Condamné en novembre 2004 à la réclusion criminelle à perpétuité, dont 18 ans de sûreté, pour l'assassinat de sept jeunes femmes, pupilles de l'Assistance publique disparues entre 1975 et 1979, Emile Louis, 72 ans, sera rejugé à partir de mardi par la cour d'assises d'appel de Paris.
Devant la cour d'assises de l'Yonne, l'ex-chauffeur d'autocar des "Rapides de Bourgogne" avait nié l'intégralité des crimes qui lui sont reprochés. Sa défense ne devrait pas varier devant les jurés parisiens.
Le 25 novembre 2004, la cour d'assises de l'Yonne l'avait reconnu coupable des assassinats de Françoise Lemoine, Christine Marlot, Jacqueline Weiss, Chantal Gras, Madeleine Dejust, Bernadette Lemoine et Martine Renault. Sept jeunes femmes, déficientes légères, disparues dans une indifférence quasi-générale, dont certaines ont fréquenté l'institut médico-éducatif de Grattery (Yonne) où l'accusé a été chauffeur de car. Les autres ont été en contact avec lui.
Cette affaire dite des "disparues de l'Yonne" a cristallisé la somme des dysfonctionnements de l'institution judiciaire, des services de tutelle de ces jeunes femmes et de l'absence, à l'époque, de cadre juridique en cas de disparition.

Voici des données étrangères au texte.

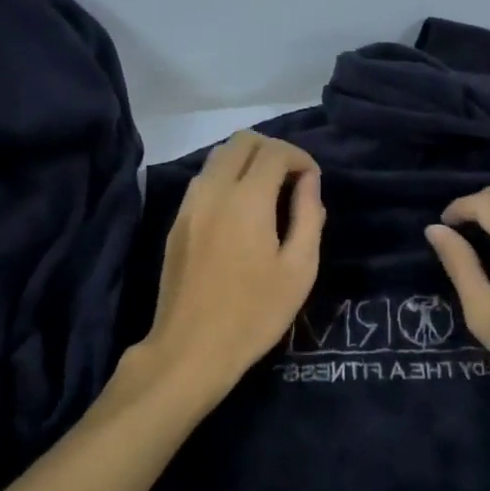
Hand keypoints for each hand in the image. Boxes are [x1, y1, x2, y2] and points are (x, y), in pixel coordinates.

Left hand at [136, 131, 324, 402]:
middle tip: (292, 179)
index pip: (274, 152)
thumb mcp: (299, 270)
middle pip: (242, 141)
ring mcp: (190, 204)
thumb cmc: (254, 313)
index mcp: (247, 200)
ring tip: (269, 192)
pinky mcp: (177, 221)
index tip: (313, 181)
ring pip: (218, 156)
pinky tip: (241, 210)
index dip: (300, 157)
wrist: (191, 349)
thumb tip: (310, 182)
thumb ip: (308, 216)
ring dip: (247, 161)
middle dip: (273, 150)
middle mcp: (214, 191)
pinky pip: (204, 179)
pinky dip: (227, 177)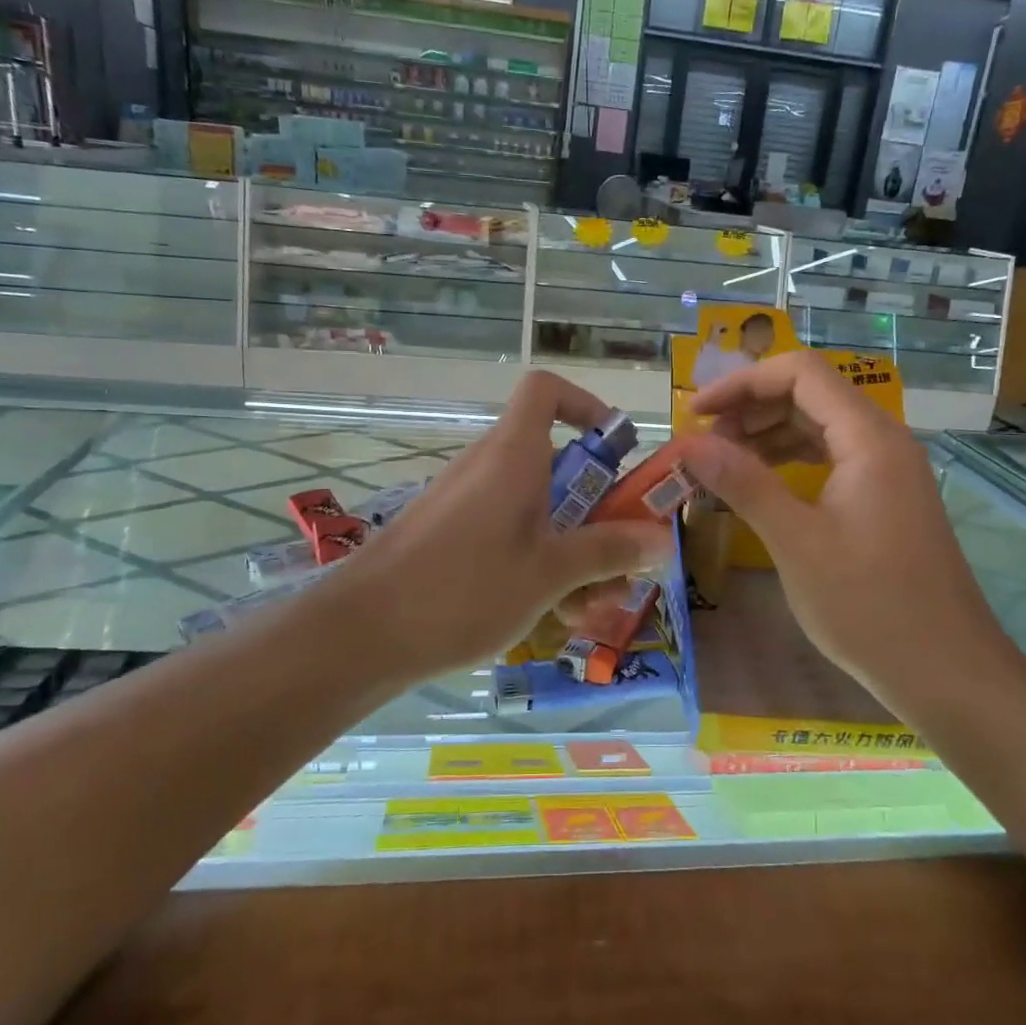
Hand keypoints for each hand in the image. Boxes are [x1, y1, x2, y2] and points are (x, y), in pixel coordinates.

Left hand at [313, 371, 672, 682]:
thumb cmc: (464, 589)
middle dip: (599, 512)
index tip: (617, 452)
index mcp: (513, 455)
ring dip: (574, 550)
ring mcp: (468, 503)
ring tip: (590, 607)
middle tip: (622, 562)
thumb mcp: (549, 573)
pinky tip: (552, 616)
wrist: (362, 634)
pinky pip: (509, 534)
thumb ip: (607, 551)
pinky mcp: (452, 536)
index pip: (546, 390)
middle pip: (557, 464)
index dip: (586, 406)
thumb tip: (663, 538)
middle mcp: (490, 467)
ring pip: (538, 509)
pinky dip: (538, 563)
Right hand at [685, 351, 997, 693]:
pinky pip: (832, 460)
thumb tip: (689, 444)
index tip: (695, 413)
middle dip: (750, 410)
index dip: (741, 383)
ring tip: (721, 464)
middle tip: (702, 445)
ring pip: (820, 428)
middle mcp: (884, 442)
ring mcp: (888, 472)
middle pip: (810, 396)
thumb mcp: (795, 541)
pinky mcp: (886, 501)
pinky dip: (790, 463)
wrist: (946, 672)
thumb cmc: (869, 605)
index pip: (800, 374)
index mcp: (869, 438)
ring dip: (767, 436)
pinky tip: (761, 486)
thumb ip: (743, 482)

Les responsables de foyers où se trouvaient les victimes ont parfois déclaré des fugues aux autorités de tutelle pour les mineures ou établi un simple constat de départ volontaire pour les majeures. Mais n'ont alerté ni les services de police ni le parquet.
Les défaillances de la justice auxerroise -lenteur, négligence, mauvaise appréciation des faits- ont alimenté les rumeurs sur l'existence de réseaux de prostitution et de pédophilie impliquant des notables locaux, forcément protégés par la justice.

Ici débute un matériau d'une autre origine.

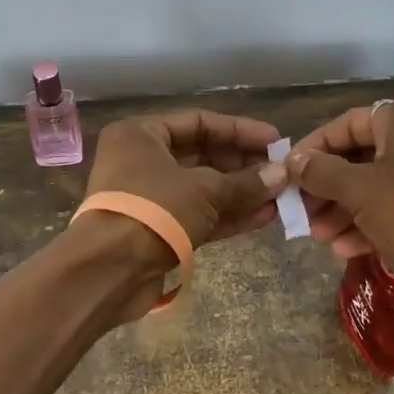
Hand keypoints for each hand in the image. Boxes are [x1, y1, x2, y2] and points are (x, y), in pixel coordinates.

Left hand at [84, 109, 286, 250]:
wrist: (110, 270)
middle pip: (202, 156)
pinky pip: (198, 216)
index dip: (240, 131)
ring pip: (203, 189)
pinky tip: (264, 217)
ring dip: (241, 193)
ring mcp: (149, 199)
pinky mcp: (157, 231)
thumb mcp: (205, 189)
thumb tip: (282, 175)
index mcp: (140, 135)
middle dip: (243, 165)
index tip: (275, 141)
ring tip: (280, 196)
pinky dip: (228, 216)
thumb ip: (245, 182)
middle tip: (281, 172)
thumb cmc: (154, 210)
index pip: (198, 123)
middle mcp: (141, 161)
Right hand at [289, 100, 393, 309]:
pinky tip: (346, 251)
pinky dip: (369, 227)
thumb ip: (321, 173)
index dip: (312, 149)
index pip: (344, 124)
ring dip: (343, 213)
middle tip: (301, 214)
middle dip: (326, 189)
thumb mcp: (360, 189)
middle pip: (357, 159)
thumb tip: (292, 161)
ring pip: (374, 189)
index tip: (287, 175)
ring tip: (320, 237)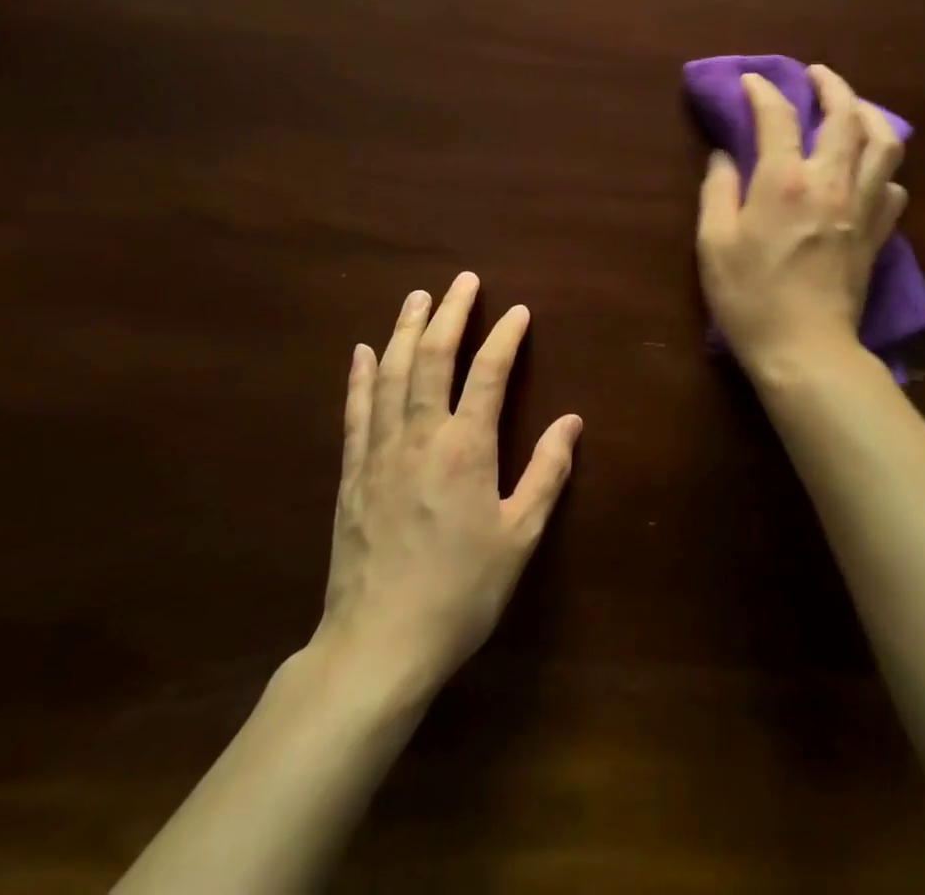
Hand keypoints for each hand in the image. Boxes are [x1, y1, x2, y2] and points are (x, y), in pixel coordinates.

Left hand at [311, 273, 581, 692]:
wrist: (379, 644)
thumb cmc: (461, 590)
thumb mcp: (520, 536)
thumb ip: (547, 473)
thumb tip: (572, 421)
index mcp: (466, 448)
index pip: (487, 373)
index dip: (504, 337)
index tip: (518, 311)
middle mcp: (420, 436)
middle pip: (432, 358)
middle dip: (451, 313)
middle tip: (463, 280)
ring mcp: (379, 452)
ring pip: (390, 373)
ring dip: (405, 330)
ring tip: (417, 297)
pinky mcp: (352, 473)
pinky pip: (356, 410)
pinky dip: (360, 375)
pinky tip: (362, 351)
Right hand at [696, 65, 906, 377]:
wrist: (805, 350)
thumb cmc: (750, 298)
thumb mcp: (714, 243)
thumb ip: (717, 191)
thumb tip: (723, 157)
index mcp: (785, 181)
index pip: (778, 116)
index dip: (763, 91)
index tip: (751, 82)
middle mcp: (831, 182)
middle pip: (846, 115)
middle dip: (831, 84)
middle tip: (816, 75)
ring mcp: (863, 207)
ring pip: (886, 143)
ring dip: (871, 115)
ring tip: (854, 109)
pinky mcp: (879, 234)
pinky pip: (894, 188)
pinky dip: (884, 169)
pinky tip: (869, 171)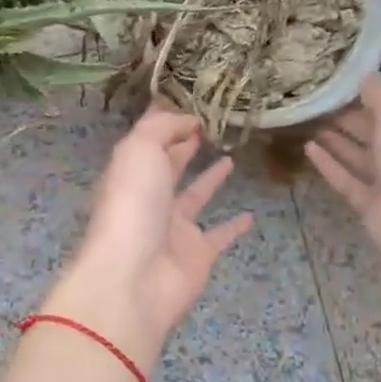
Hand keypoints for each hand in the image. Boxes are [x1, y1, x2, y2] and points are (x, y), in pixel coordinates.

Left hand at [46, 111, 253, 368]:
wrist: (134, 278)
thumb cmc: (133, 204)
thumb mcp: (140, 149)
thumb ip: (163, 127)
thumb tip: (187, 119)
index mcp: (130, 170)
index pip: (149, 139)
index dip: (168, 120)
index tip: (195, 102)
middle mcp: (149, 196)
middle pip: (168, 165)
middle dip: (185, 145)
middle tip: (214, 125)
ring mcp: (172, 227)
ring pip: (194, 196)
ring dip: (210, 178)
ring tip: (231, 156)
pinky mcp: (196, 254)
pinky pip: (219, 235)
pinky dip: (234, 226)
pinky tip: (250, 215)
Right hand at [307, 74, 380, 280]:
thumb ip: (379, 93)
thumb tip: (365, 74)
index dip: (380, 92)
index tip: (349, 80)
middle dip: (354, 116)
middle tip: (323, 100)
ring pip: (363, 156)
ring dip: (339, 140)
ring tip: (311, 121)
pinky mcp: (372, 204)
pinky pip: (348, 179)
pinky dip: (330, 164)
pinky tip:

Dès 1984, le parquet d'Auxerre a pourtant en main le rapport du gendarme Christian Jambert établissant un lien entre Emile Louis et les disparitions. Ce n'est qu'en mai 1997 que la cour d'appel de Paris ordonnera à un juge d'Auxerre d'instruire la plainte de l'Association de défense des handicapés de l'Yonne (ADHY). Le juge et le parquet s'y refusaient, estimant que l'enquête n'avait aucune chance d'aboutir en raison de la prescription des faits dénoncés.
Deux corps, ceux de Jacqueline Weiss et Madeleine Dejust, seront exhumés en décembre 2000 sur les indications d'Emile Louis, entendu en garde à vue.
Lors du procès d'Auxerre, sa défense plaidera les aveux extorqués. Des aveux qui ne sont qu'une "blague de terriblement mauvais goût". La découverte des deux corps n'étant que des "coïncidences horribles et accablantes".